Hemachandar R
Assistant Professor, Department of Nephrology, Mahatma Gandhi Medical College and Research Institute, Sri Balaji Vidyapeeth University , Puducherry, India .
J Clin Diagn Res. 2015 Oct;9(10):OC01-4. doi: 10.7860/JCDR/2015/13342.6611. Epub 2015 Oct 1.
Vascular access is the key in successful management of chronic haemodialysis (HD) patients. Though native arteriovenous fistula (AVF) is considered the access of choice, many patients in our country initiate haemodialysis through central venous catheter (CVC). There is paucity of data on vascular access in haemodialysis patients from southern India.
Aim of the present study was to review our experience of vascular access in Haemodialysis patients (both central venous catheters and arteriovenous fistula) and to assess its success rate and common complications.
This prospective study was conducted between January 2014 and December 2014 in our institute. A total of 50 patients with Chronic Kidney Disease (CKD) underwent vascular access intervention during the above period.

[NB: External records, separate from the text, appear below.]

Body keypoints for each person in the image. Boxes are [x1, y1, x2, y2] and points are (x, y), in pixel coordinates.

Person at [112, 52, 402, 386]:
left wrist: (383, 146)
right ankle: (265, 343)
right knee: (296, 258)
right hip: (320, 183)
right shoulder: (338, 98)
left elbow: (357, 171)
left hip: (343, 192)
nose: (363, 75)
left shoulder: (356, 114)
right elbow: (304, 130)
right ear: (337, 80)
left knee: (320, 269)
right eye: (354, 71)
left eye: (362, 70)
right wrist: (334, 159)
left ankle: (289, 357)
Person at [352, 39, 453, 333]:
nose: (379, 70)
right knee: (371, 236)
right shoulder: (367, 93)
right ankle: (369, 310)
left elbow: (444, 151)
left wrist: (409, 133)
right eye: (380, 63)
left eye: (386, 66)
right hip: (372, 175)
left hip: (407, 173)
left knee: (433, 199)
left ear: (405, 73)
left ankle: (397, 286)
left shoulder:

A temporary venous catheter (96%) in the right internal jugular vein was the most common mode of initiation of haemodialysis with 34.48% incidence of catheter related sepsis. Fifty percent of catheters were removed electively with mean duration of catheter survival of 77.23 ± 14.8 days. Wrist AVF (60%) was the most common site of AVF creation followed by arm (30%), mid-forearm (7.5%) and leg (2.5%). Complications include distal oedema (17.5%) and venous hypertension (2.5%). Primary failure occurred in 25% of patients and was more common in diabetic, elderly (>60 years) and in distal fistulas. Elderly patients (>60 years) starting dialysis with a CVC were more likely to be CVC dependent at 90 days.
Late presentation and delayed diagnosis of chronic kidney disease (CKD) necessitates dialysis initiation through temporary catheter. Dialysis catheter with its attendant complications further adds to the morbidity, mortality, health care burden and costs. Early nephrology referral and permanent access creation in the pre dialysis stage could avert the unnecessary complications and costs of catheter.
血管通路是成功管理慢性血液透析(HD)患者的关键。尽管自体动静脉内瘘(AVF)被认为是首选的血管通路,但我国许多患者通过中心静脉导管(CVC)开始进行血液透析。来自印度南部的血液透析患者血管通路的数据较少。
本研究的目的是回顾我们在血液透析患者血管通路(包括中心静脉导管和动静脉内瘘)方面的经验,并评估其成功率和常见并发症。
本前瞻性研究于2014年1月至2014年12月在我们研究所进行。在此期间,共有50例慢性肾脏病(CKD)患者接受了血管通路干预。
右颈内静脉置入临时静脉导管(96%)是最常见的血液透析起始方式,导管相关败血症发生率为34.48%。50%的导管被选择性拔除,导管存活的平均时长为77.23±14.8天。腕部AVF(60%)是最常见的AVF建立部位,其次是手臂(30%)、前臂中部(7.5%)和腿部(2.5%)。并发症包括远端水肿(17.5%)和静脉高压(2.5%)。25%的患者出现原发性失败,在糖尿病患者、老年患者(>60岁)和远端内瘘患者中更为常见。开始使用CVC进行透析的老年患者(>60岁)在90天时更有可能依赖CVC。
慢性肾脏病(CKD)的延迟就诊和诊断延迟使得有必要通过临时导管开始透析。透析导管及其伴随的并发症进一步增加了发病率、死亡率、医疗负担和成本。早期肾病转诊和在透析前阶段建立永久性血管通路可以避免导管带来的不必要并发症和成本。